Aunque fascinada, y un poco atemorizada por las imágenes que veía entre las llamas, Kadra se sonrió, insolente.

—No necesito de un hombre para la batalla.

—Así te han enseñado —dijo Rhee con una sonrisa—. Tal vez necesitabas creer que no necesitabas a nadie, a ningún hombre, para convertirte en lo que te has convertido. Ahora deberás ser más. Para hacerlo, necesitarás a este hombre. Se llama Doyle. Harper Doyle.

—¿De qué le sirve un arpa a una guerrera[1]? —quiso saber Kadra—. Será un gran guerrero con su canto y sus relatos haciendo las veces de espada y escudos.

—Él es a quien necesitas. Sin él, fracasarás. Incluso con su ayuda, el riesgo es grande.

—¿Por qué tendría que creer nada de esto? Cualquier bruja podría conjurar imágenes en el fuego. Una mujer puede tejer una historia tan rápidamente como un lienzo.

—La piedra en la corona que indica tu abolengo, las de tu espada, yo te las di. Para que tuvieras fuerza, visión clara, valor, y por último, amor. Ellas fueron mis lágrimas cuando te entregué a tu destino. En mis ojos ves los tuyos. En tu corazón, ves la verdad. Ahora debemos prepararnos.

Kadra descansó su mano en el puño de su espada.

—Estoy preparada.

Con un hondo suspiro, Rhee se puso de pie. Se acercó a un armario de madera del que tomó una caja metálica.

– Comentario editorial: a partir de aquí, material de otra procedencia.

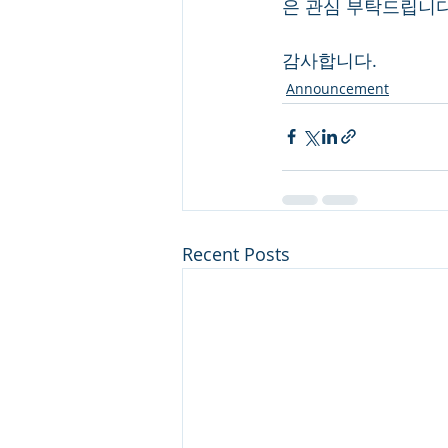
은 관심 부탁드립니다
감사합니다.
Announcement
Recent Posts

—Toma esto. —Le ofreció una bolsa con piedras—. Donde tú vas —le explicó—, son de gran valor.

Kadra miró el interior de la bolsa con piedras brillantes.

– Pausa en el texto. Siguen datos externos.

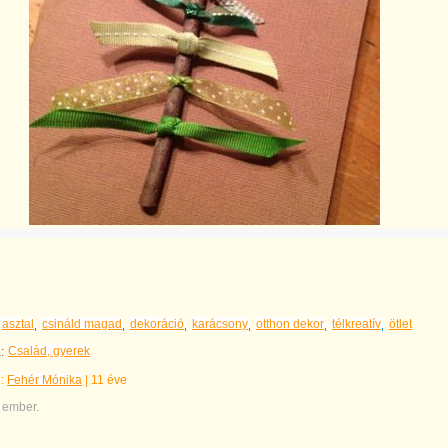
asztal
csináld magad
dekoráció
karácsony
otthon dekor
télkreatív
ötlet
Család, gyerek
:
e:
Fehér Mónika
|
11 éve
 ember.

—Entonces el lugar adonde voy es un sitio absurdo.

—En algunas cosas. En otras, es fantástico. —La expresión de Rhee era calma—. Tienes mucho para ver. Te entregaré el conocimiento que poseo, pero hay límites. Incluso para mí. —Extendió las manos, tomando las de Kadra antes de que ella pudiera retirarlas.

—El resto —dijo, y las lágrimas le surcaron las mejillas—, depende de ti, y del hombre llamado Doyle.

Un gran rugido, como el del agua cayendo desde los acantilados, llenó la cabeza de Kadra. En él estaban las palabras, cien mil palabras dichas en innumerables idiomas. Una presión, como una peña contra su corazón le agobió el pecho.

La luz era cegadora.

—Valor y fuerza ya tienes, mi niña. Úsalas en esta loca jornada. Pero ábrete a las visiones, al amor, antes de que sea demasiado tarde. Acércalas a ti y enfréntate a tu destino. Ojalá pudiera mantenerte a salvo a mi lado —murmuró, y sus labios depositaron un leve beso sobre los de Kadra—. Pero una vez más, debo dejarte ir.

El mundo giró y se arremolinó. El aire la absorbió, la sacudió, y luego la escupió con rudeza.